Prompt 1 — Name the five things the subtitle quoted in the Triumph of the City review says cities make us.
Prompt 2 — Write the next part of the Triumph of the City review, starting after its last sentence.

Text section —
##########

Wednesday, May 18, 2011
Triumph of the City
From California Planning and Development report:
In Triumph of the City, Ed Glaeser has written a love letter to his lifelong object of study, the global metropoles in which a majority of the world’s population now resides.
When planned and managed well, cities exemplify the best of civilization. The subtitle of the book, “How Our Greatest Invention Makes Us Richer, Smarter, Greener, Healthier, and Happier,” sounds a bit like the sales pitch in an infomercial, but Glaeser’s enthusiasm for cities is sincere and infectious. To be precise, the title of the book refers to the triumph of the city, as opposed to all cities or any city in particular. Industrial cities in America, for example, are dead, and this book does not argue for their revival.
Whereas some might argue that the ability to conduct many forms of business from virtually anywhere made possible by modern communications have rendered the modern city less relevant, Glaeser maintains that the riches to be gained from agglomeration in the postindustrial urban economy have only begun to be mined. In fact, his is a deeply humanist book, with the “triumph” referring to the heights of invention and creativity achieved when people cluster together. Glaeser conceives of cities first and foremost as consisting of people and connections, and secondarily of places and buildings.

##########

Records provided —
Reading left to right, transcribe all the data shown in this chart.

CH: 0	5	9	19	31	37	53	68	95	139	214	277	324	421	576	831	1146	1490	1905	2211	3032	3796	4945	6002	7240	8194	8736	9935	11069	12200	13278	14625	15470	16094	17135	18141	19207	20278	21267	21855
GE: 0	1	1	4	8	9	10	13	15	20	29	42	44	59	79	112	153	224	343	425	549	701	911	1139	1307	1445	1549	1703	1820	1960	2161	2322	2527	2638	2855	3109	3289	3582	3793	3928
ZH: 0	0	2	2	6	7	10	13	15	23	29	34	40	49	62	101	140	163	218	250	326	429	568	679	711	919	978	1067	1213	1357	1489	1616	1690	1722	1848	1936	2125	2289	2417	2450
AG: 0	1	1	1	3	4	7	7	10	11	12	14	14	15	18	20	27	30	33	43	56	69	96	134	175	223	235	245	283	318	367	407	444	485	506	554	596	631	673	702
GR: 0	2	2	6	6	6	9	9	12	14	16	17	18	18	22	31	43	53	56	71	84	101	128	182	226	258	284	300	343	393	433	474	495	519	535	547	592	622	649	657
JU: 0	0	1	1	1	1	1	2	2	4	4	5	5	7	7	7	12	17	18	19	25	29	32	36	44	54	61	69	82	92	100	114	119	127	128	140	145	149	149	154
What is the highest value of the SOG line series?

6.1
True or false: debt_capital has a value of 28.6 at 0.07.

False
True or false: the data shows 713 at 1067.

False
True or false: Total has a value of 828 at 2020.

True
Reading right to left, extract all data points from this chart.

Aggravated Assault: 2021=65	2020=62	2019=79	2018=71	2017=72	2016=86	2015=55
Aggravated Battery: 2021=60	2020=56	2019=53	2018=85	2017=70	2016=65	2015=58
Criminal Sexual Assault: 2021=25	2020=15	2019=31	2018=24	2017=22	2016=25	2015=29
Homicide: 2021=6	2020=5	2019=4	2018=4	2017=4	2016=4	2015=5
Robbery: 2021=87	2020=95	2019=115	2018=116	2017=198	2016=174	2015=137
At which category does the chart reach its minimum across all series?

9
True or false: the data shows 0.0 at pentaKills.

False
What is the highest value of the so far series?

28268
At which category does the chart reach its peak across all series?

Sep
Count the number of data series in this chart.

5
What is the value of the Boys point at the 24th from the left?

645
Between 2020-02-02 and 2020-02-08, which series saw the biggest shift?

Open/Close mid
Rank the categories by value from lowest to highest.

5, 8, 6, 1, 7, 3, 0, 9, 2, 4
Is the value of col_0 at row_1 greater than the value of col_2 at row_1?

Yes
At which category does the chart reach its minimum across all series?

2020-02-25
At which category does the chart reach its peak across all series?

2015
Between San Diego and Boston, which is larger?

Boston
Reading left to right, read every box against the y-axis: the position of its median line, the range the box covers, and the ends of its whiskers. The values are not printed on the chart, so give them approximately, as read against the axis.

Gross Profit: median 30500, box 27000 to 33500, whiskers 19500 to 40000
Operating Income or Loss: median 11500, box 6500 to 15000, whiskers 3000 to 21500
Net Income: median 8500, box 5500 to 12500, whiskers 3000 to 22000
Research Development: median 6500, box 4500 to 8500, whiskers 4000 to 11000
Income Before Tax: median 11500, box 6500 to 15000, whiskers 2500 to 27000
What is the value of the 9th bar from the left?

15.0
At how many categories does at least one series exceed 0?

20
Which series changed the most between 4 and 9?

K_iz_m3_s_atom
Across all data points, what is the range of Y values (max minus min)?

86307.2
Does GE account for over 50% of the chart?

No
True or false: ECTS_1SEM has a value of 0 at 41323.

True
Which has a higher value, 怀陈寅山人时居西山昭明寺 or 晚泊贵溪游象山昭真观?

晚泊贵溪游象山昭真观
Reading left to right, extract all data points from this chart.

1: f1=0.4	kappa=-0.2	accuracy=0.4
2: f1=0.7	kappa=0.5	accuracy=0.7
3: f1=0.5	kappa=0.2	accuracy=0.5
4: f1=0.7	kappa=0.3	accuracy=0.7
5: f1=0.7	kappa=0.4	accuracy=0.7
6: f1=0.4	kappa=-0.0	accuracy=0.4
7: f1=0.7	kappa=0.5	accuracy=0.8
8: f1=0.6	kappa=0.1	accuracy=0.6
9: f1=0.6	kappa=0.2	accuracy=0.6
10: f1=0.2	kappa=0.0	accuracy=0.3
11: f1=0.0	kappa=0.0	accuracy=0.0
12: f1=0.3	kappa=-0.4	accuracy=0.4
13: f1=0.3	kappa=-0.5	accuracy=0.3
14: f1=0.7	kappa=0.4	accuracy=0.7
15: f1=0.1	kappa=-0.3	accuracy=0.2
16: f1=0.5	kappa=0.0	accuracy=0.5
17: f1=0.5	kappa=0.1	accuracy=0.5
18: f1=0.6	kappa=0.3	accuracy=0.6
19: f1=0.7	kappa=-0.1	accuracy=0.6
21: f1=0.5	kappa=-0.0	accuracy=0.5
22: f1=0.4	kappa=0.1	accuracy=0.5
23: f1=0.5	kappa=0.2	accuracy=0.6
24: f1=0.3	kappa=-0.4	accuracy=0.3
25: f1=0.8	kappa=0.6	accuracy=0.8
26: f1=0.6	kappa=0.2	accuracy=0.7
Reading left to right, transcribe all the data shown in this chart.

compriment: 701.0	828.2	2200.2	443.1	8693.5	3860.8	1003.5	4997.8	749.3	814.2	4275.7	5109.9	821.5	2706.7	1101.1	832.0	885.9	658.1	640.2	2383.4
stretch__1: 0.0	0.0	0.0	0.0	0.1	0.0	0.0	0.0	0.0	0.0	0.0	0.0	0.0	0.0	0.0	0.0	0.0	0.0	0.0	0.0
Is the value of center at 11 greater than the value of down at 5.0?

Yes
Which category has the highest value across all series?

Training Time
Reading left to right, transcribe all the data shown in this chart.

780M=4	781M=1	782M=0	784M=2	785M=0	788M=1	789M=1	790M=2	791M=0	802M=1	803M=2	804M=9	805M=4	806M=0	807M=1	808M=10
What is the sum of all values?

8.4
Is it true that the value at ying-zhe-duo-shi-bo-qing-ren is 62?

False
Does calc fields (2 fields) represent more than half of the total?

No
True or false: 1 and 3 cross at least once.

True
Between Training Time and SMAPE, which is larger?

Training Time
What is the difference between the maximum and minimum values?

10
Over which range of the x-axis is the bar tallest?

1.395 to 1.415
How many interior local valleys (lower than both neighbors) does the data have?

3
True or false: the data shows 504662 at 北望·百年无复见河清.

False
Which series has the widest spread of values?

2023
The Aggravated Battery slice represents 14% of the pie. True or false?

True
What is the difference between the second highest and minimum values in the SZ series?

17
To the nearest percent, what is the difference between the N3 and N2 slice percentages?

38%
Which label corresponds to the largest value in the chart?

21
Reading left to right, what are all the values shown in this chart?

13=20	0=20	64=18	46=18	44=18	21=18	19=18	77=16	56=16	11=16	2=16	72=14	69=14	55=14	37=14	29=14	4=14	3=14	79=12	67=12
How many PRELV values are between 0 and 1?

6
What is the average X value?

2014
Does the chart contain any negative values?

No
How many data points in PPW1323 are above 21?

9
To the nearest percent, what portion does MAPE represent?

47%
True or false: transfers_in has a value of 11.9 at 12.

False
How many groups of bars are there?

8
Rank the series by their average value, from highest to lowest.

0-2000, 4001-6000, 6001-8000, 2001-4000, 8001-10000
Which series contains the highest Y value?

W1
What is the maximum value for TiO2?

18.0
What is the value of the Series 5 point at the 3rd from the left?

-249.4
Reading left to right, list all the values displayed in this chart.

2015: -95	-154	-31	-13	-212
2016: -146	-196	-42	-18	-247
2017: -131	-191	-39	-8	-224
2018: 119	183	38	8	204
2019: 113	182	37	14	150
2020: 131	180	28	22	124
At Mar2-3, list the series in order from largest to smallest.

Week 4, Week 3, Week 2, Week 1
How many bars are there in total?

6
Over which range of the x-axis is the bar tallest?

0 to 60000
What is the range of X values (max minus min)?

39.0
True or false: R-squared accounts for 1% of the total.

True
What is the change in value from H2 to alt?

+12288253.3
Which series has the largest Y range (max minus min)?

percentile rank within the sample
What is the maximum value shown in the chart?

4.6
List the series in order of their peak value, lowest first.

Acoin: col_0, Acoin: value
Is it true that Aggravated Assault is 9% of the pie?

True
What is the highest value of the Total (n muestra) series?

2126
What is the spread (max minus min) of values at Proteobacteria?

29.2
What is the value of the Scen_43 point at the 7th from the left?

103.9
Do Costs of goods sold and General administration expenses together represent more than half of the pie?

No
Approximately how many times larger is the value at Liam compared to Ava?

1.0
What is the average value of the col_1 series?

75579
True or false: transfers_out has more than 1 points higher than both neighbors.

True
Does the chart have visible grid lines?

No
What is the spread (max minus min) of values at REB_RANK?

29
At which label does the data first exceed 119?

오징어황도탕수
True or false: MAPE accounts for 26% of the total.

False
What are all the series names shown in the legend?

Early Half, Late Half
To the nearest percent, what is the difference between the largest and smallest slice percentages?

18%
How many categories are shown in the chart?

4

##########

Answer section 1 — Richer, Smarter, Greener, Healthier, Happier

Answer section 2 —
Predictable though the comparison may be, it’s true nonetheless: Glaeser is Jane Jacobs with a pocket square and, importantly, a spreadsheet. Triumph of the City adds crucial data and analysis to the story that Jacobs first told decades ago, when Glaeser himself was likely toddling about the parks and sidewalks of his native Manhattan. The Jacobs book that he most embraces is not Death and Life of Great American Cities but rather her lesser known but equally compelling Economy of Cities.
Glaeser draws on anecdotes of urban success and failure from Manhattan to Mumbai. But it is the abundance of statistical comparisons in Triumph of the City that serve as the real basis for understanding trends and correlations among variables – such as density, education, wealth, and even climate – that one might not normally associate with one another but that, he claims, bear heavily on a city’s wealth and success.